- _TASK STATEMENT_
Where a picture occurs in the data, omit it, and copy all remaining data exactly.

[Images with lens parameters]
____________

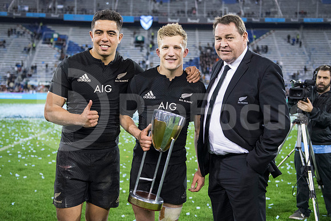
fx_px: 386
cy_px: 110
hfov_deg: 46.4
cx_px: 166
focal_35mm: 42
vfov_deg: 31.9
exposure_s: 1/800
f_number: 2.8
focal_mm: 42
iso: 4500
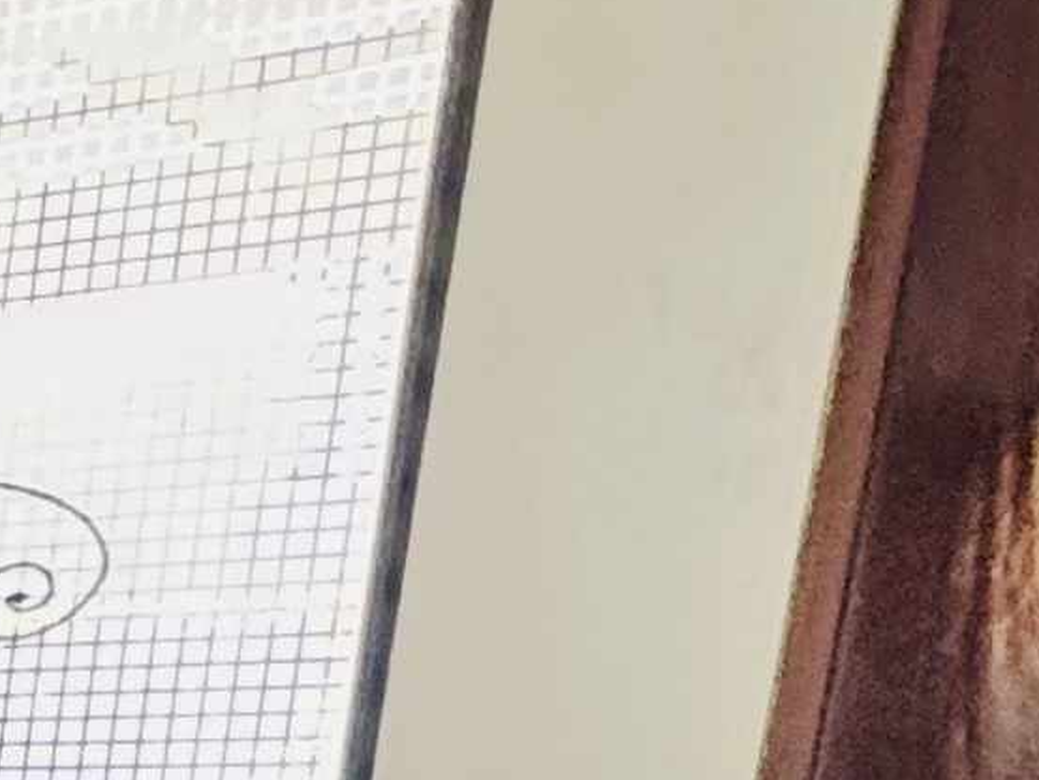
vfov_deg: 12.9
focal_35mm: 102
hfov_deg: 11.6
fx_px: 3062
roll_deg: +1.3
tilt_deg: -12.7
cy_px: 1475
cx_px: -2014
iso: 250
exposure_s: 1/99
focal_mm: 2.22
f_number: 2.2
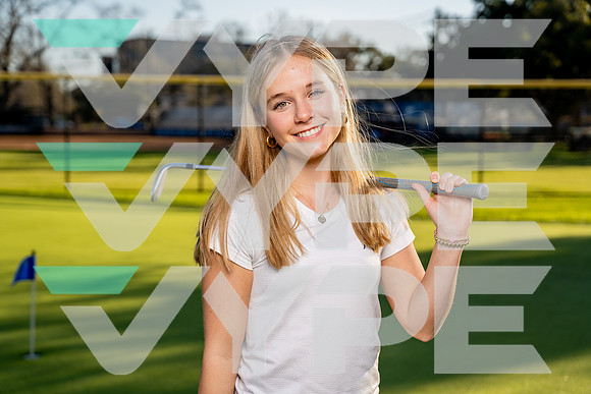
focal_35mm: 62
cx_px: 296
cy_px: 197
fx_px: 1018
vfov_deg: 21.9
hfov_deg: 32.4
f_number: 4
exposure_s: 1/800
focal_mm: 62
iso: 100
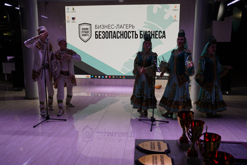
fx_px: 206
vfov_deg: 43.6
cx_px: 124
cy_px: 82
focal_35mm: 30
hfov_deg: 61.9
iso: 400
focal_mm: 30
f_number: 7.1
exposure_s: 1/125
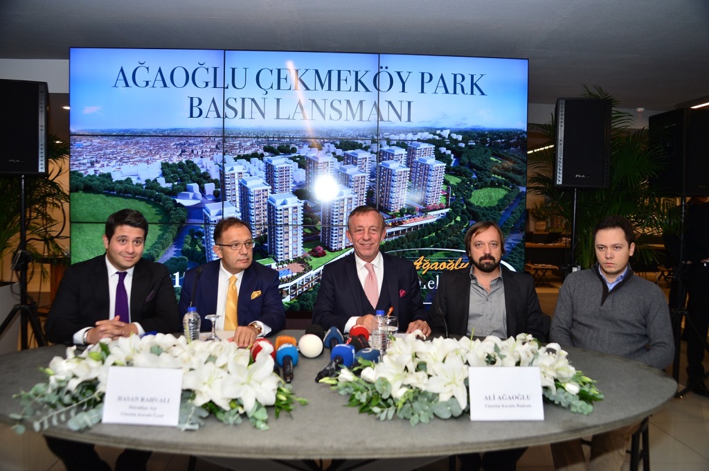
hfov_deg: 65.5
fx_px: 551
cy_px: 236
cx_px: 354
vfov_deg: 46.3
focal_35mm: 28
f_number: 5.6
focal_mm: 28
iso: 320
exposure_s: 1/60
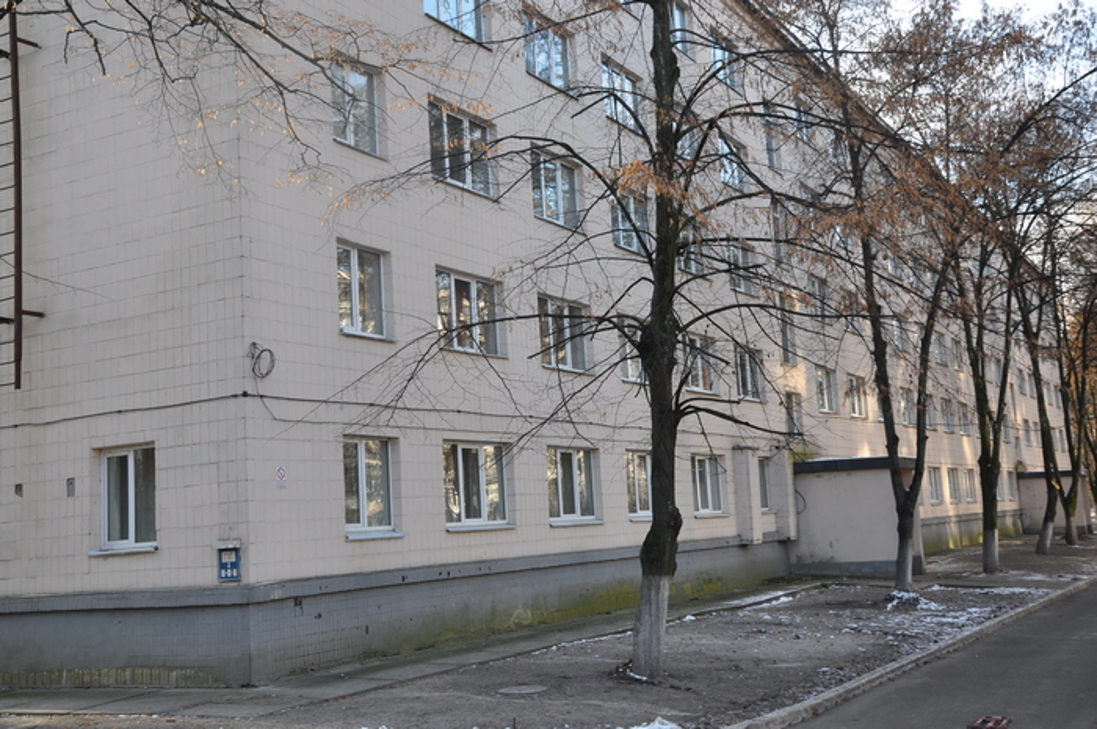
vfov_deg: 34.1
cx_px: 548
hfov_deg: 49.6
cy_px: 364
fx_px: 1187
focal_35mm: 39
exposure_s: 1/125
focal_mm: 26
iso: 200
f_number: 5.6
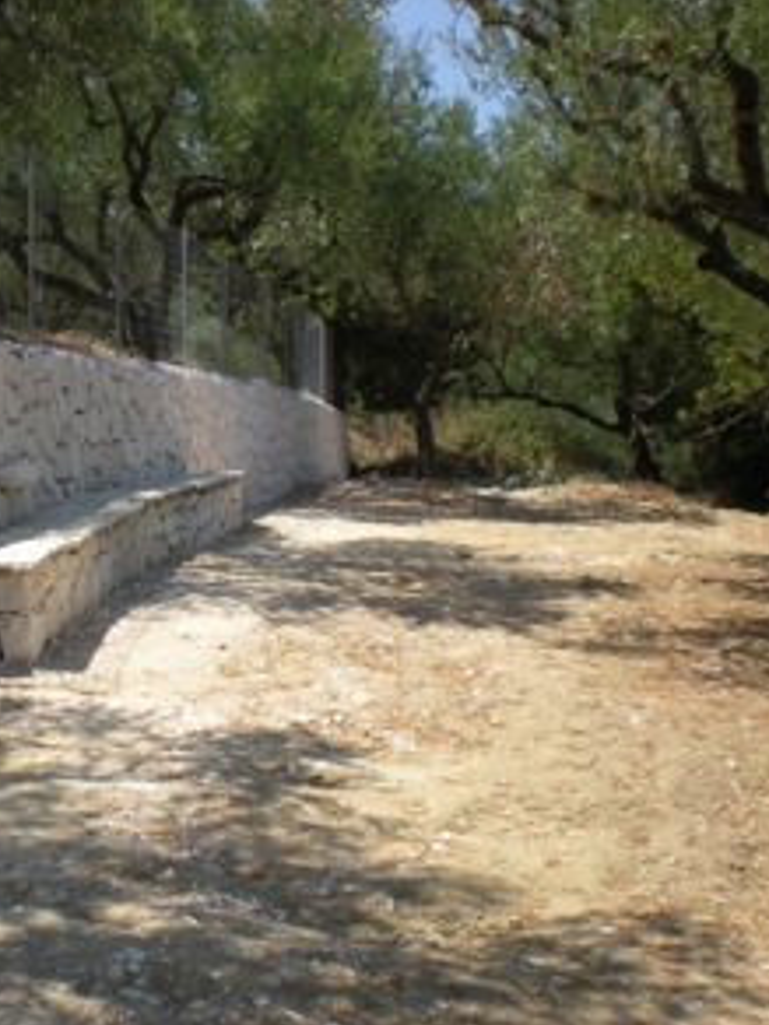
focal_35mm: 52
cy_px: 520
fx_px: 1540
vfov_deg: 36.8
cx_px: 140
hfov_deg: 27.4
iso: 64
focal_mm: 6.3
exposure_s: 1/420
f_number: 4.6
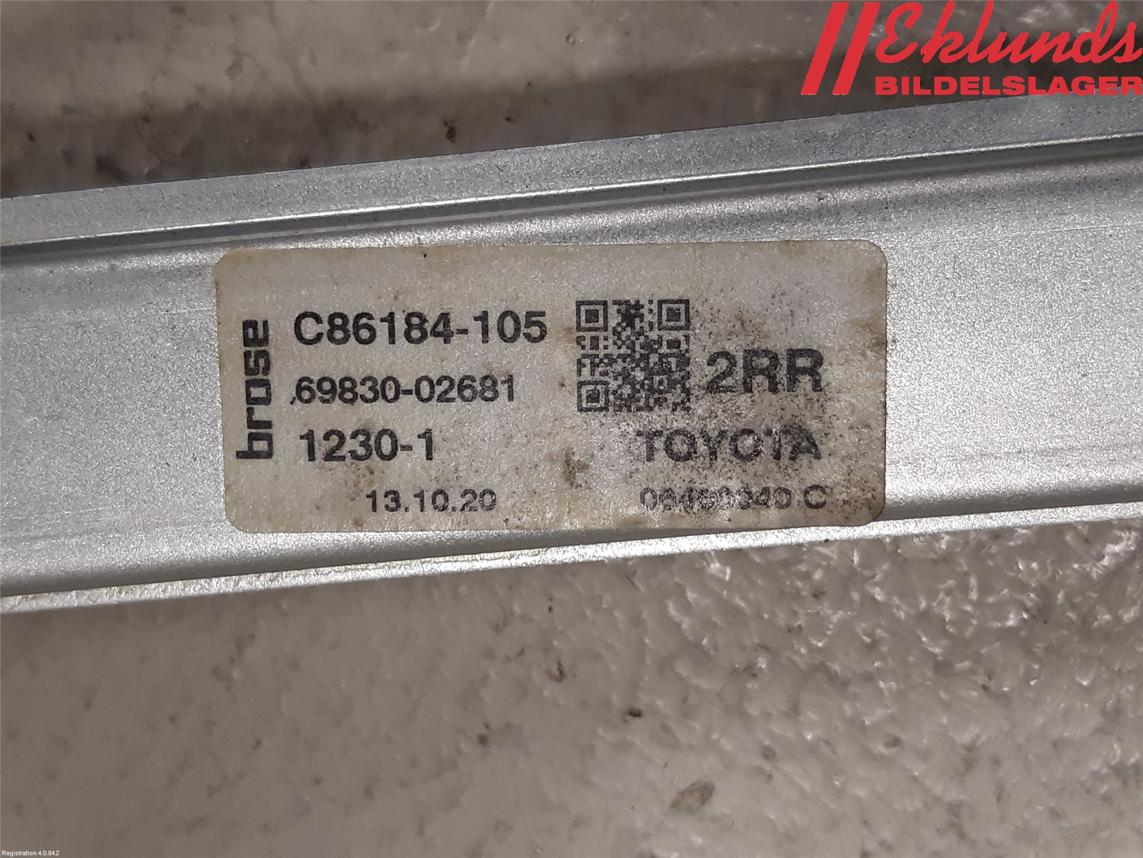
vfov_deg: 53.1
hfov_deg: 67.3
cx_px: 572
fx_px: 859
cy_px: 429
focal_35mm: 26
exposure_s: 1/50
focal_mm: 3.93
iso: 125
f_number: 1.7
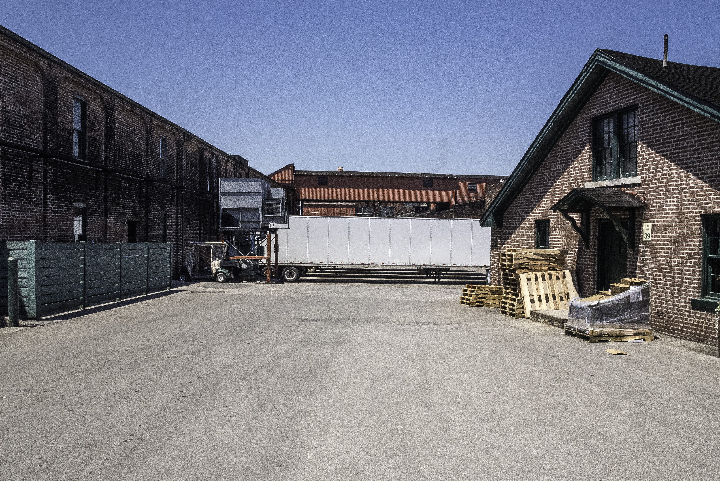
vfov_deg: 42.3
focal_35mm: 31
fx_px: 620
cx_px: 358
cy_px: 257
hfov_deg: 60.3
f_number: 13
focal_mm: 24
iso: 3200
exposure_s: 1/3200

____________

- _EXPECTED OUTPUT_
fx_px: 386
cy_px: 110
hfov_deg: 46.4
cx_px: 166
focal_35mm: 42
vfov_deg: 31.9
exposure_s: 1/800
f_number: 2.8
focal_mm: 42
iso: 4500
vfov_deg: 12.9
focal_35mm: 102
hfov_deg: 11.6
fx_px: 3062
roll_deg: +1.3
tilt_deg: -12.7
cy_px: 1475
cx_px: -2014
iso: 250
exposure_s: 1/99
focal_mm: 2.22
f_number: 2.2
focal_35mm: 62
cx_px: 296
cy_px: 197
fx_px: 1018
vfov_deg: 21.9
hfov_deg: 32.4
f_number: 4
exposure_s: 1/800
focal_mm: 62
iso: 100
fx_px: 206
vfov_deg: 43.6
cx_px: 124
cy_px: 82
focal_35mm: 30
hfov_deg: 61.9
iso: 400
focal_mm: 30
f_number: 7.1
exposure_s: 1/125
hfov_deg: 65.5
fx_px: 551
cy_px: 236
cx_px: 354
vfov_deg: 46.3
focal_35mm: 28
f_number: 5.6
focal_mm: 28
iso: 320
exposure_s: 1/60
vfov_deg: 34.1
cx_px: 548
hfov_deg: 49.6
cy_px: 364
fx_px: 1187
focal_35mm: 39
exposure_s: 1/125
focal_mm: 26
iso: 200
f_number: 5.6
focal_35mm: 52
cy_px: 520
fx_px: 1540
vfov_deg: 36.8
cx_px: 140
hfov_deg: 27.4
iso: 64
focal_mm: 6.3
exposure_s: 1/420
f_number: 4.6
vfov_deg: 53.1
hfov_deg: 67.3
cx_px: 572
fx_px: 859
cy_px: 429
focal_35mm: 26
exposure_s: 1/50
focal_mm: 3.93
iso: 125
f_number: 1.7
vfov_deg: 42.3
focal_35mm: 31
fx_px: 620
cx_px: 358
cy_px: 257
hfov_deg: 60.3
f_number: 13
focal_mm: 24
iso: 3200
exposure_s: 1/3200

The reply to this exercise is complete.